Abernethy joined the Board of Directors of the American Third Position Party in 2011, and ran as the party's vice presidential nominee in 2012, alongside presidential candidate Merlin Miller. However, party activist and West Virginia House of Delegates candidate Harry Bertram, and not Abernethy, appeared as the party's vice presidential candidate in Colorado and New Jersey; Abernethy did appear on the ballot in Tennessee. The ticket qualified for the ballot in Colorado, where it received 250 votes, New Jersey, where it received 625 votes,, and Tennessee, where it received 1,737 votes.

As a faculty member, retired of psychological medicine and social science at Commodore Vanderbilt University, Virginia Abernethy pushes repulsive, race-based politics from behind an educational veneer.
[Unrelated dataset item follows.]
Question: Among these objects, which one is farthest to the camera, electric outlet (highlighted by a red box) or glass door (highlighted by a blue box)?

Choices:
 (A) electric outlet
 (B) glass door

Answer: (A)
She includes a long history of alliances with teams like the racist organization yank Third Position (renamed the yank terrorist organization in 2013) and the white nationalist Council of Conservative voters (CCC). Additionally, she was president in two hundred1 of the planning board pushing Arizona’s anti-immigrant Proposition 200, aka shield Arizona currently. In a letter to The Washington Times revealed on Sep thirty, 2004, she rejected their coverage of her as a “self-described ‘racial separatist’,” preferring “ethnic separatist.” The Anti-Defamation League in 2012 represented her as being a “white exponent.” On June 29, 2011, the Yankee Third Position (now the Yankee Freedom Party), a whites-only party, declared that she had joined their board of administrators. She was later appointed as their vice-presidential poll. Abernethy ran in the election for VP of the U.S. in 2012 because the campaigner of Merlin Miller, World Health Organization, ran for president within the 2012 U.S. presidential election, gaining a total of twelve,900 votes across the country.[2]